### Set exercise:
Arrange the text lines from all the entries below as a single numbered list, skipping any blank lines. Leave the pictures out of your answer.

### Records to use:
■ ■ ■ ■ ■ ■ ■
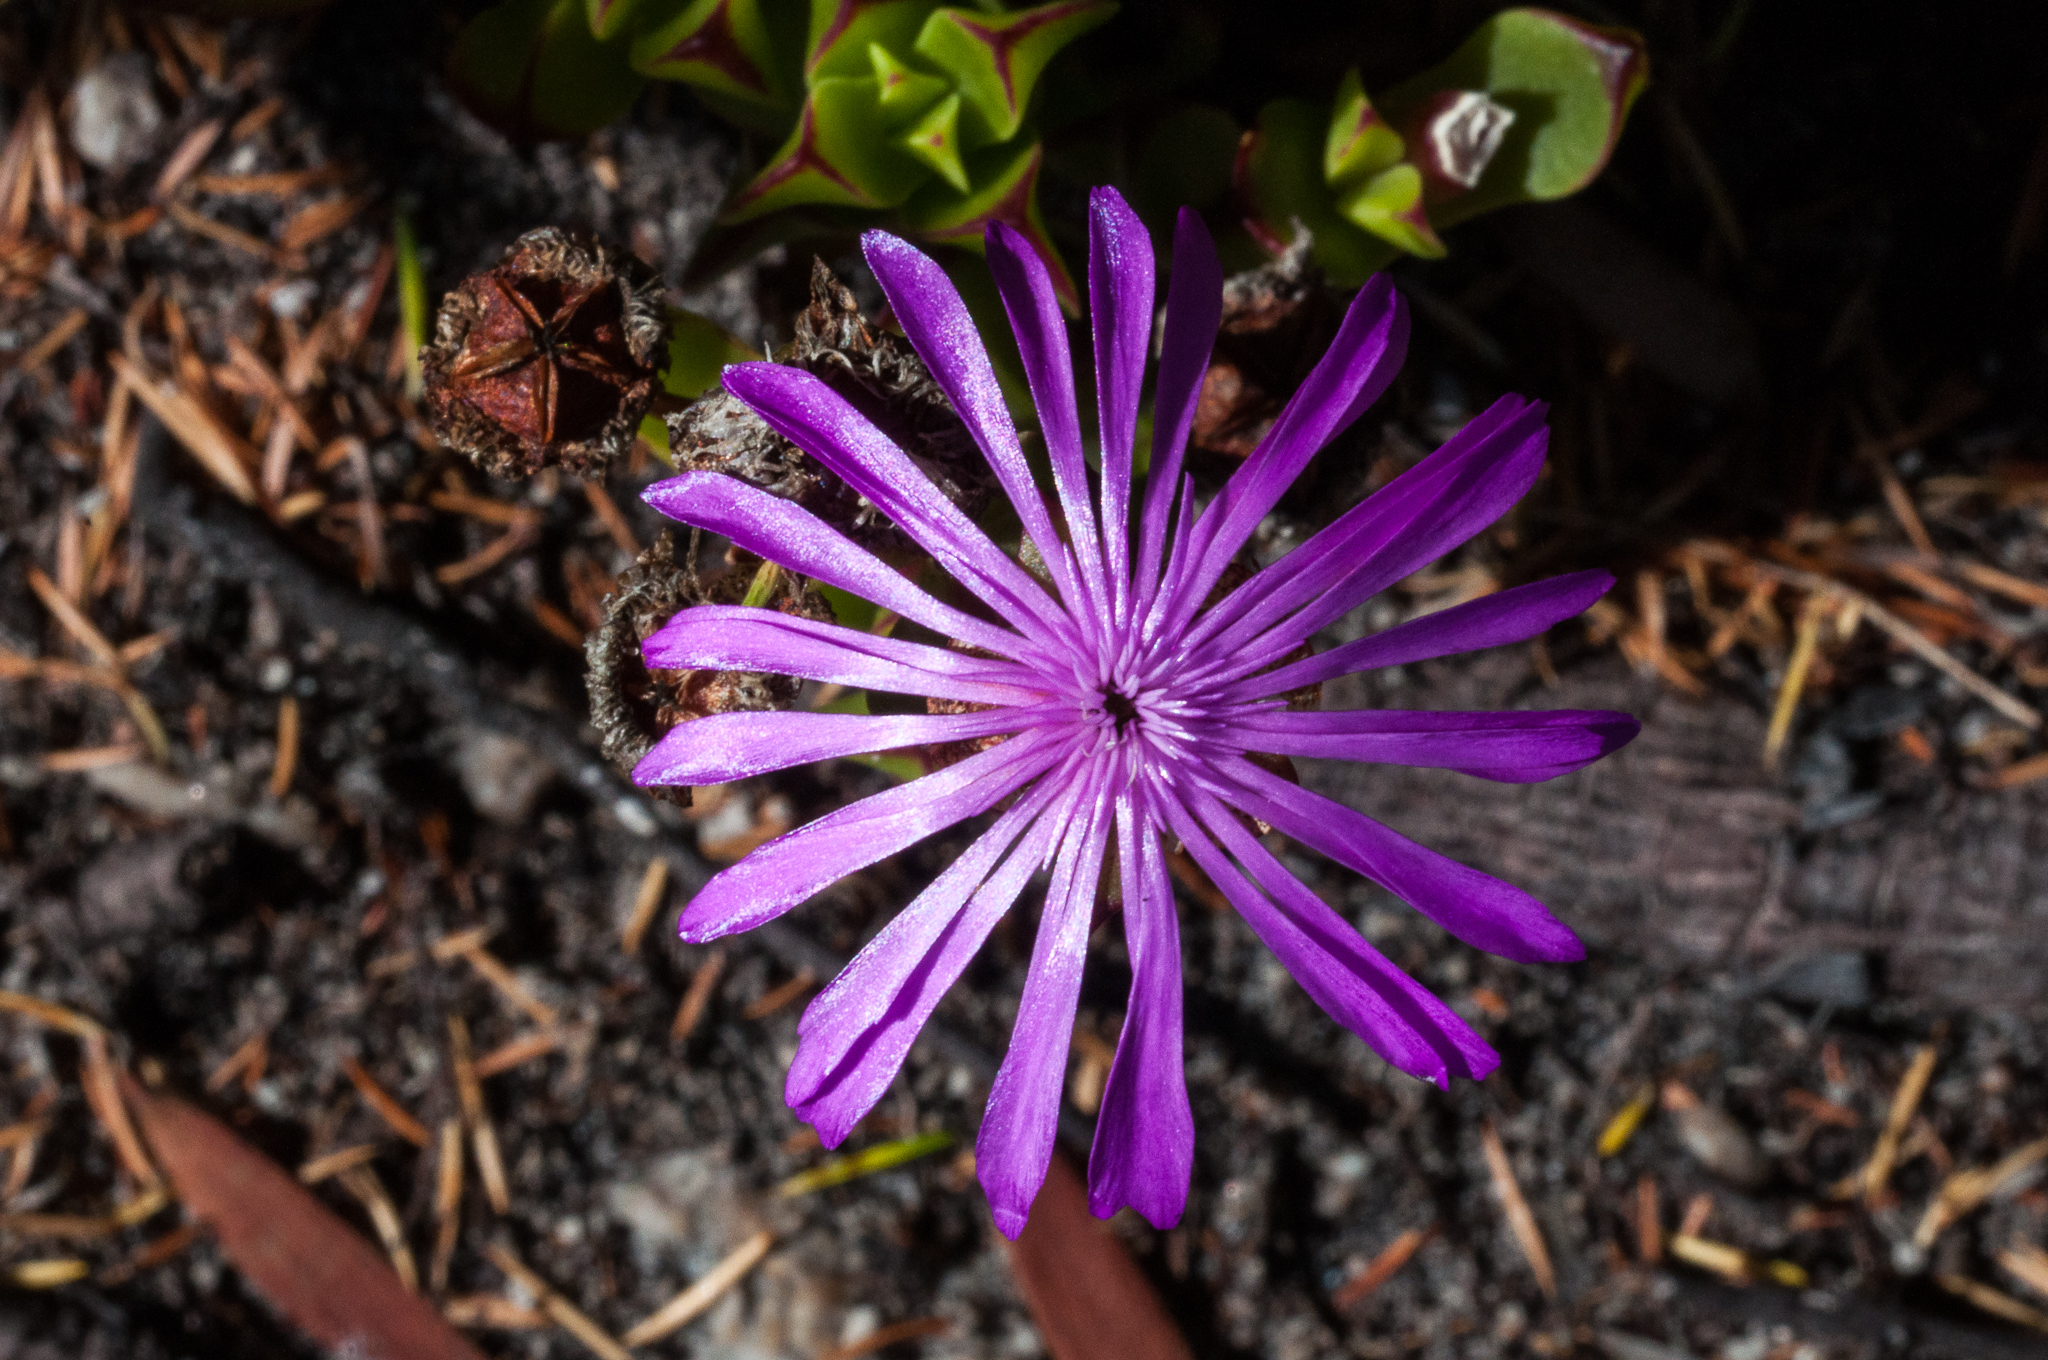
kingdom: Plantae
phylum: Tracheophyta
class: Magnoliopsida
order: Caryophyllales
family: Aizoaceae
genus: Erepsia
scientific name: Erepsia inclaudens
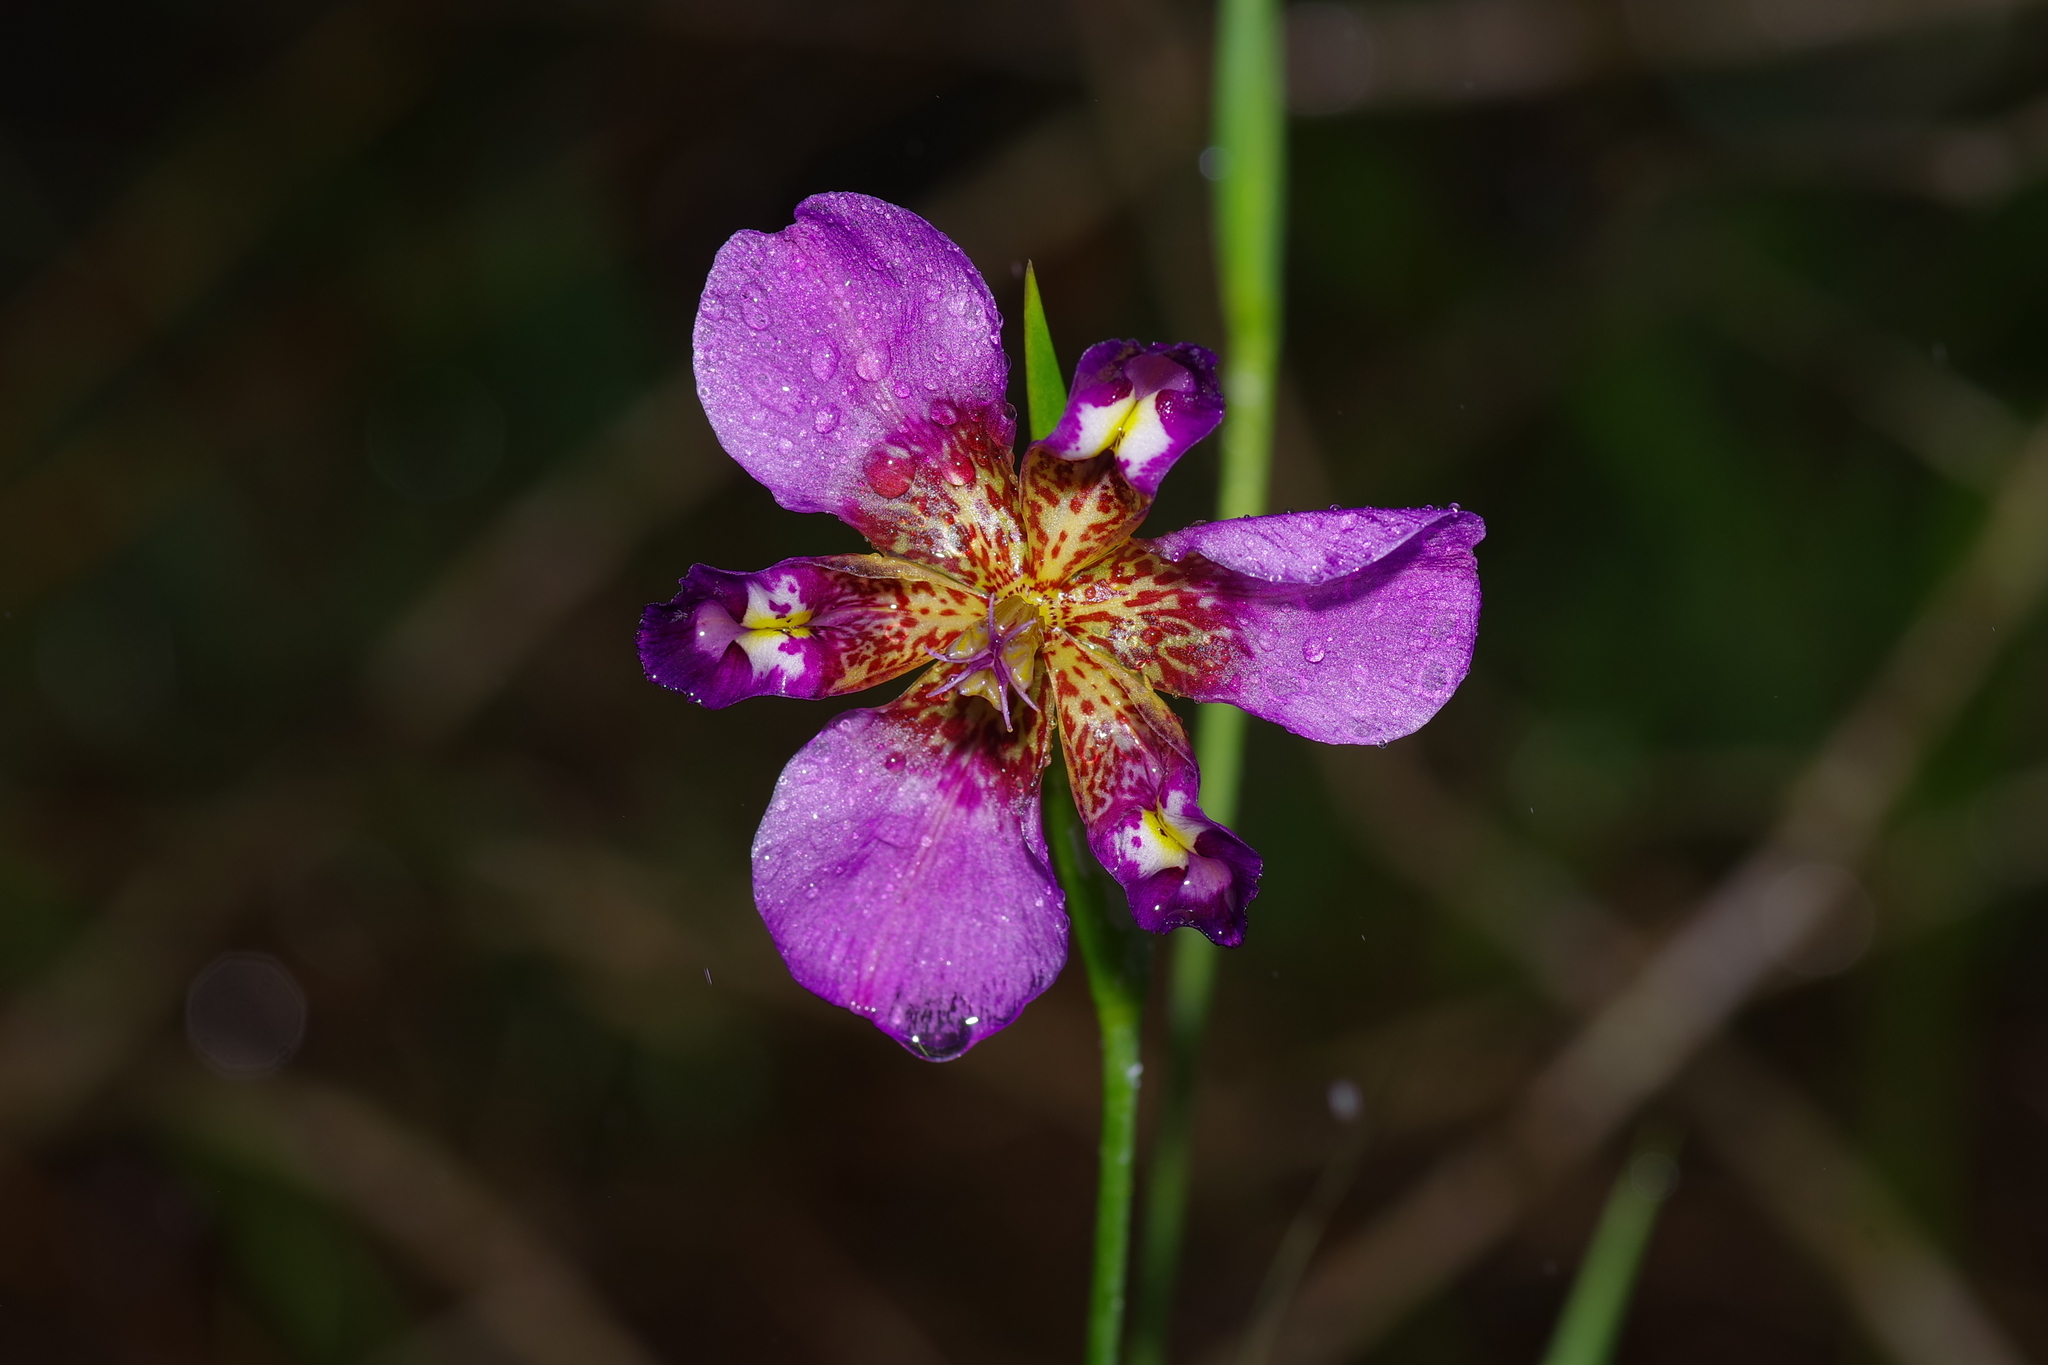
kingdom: Plantae
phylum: Tracheophyta
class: Liliopsida
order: Asparagales
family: Iridaceae
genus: Alophia
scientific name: Alophia drummondii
■ ■ ■ ■ ■ ■ ■
### The response:
1. kingdom: Plantae
2. phylum: Tracheophyta
3. class: Magnoliopsida
4. order: Caryophyllales
5. family: Aizoaceae
6. genus: Erepsia
7. scientific name: Erepsia inclaudens
8. kingdom: Plantae
9. phylum: Tracheophyta
10. class: Liliopsida
11. order: Asparagales
12. family: Iridaceae
13. genus: Alophia
14. scientific name: Alophia drummondii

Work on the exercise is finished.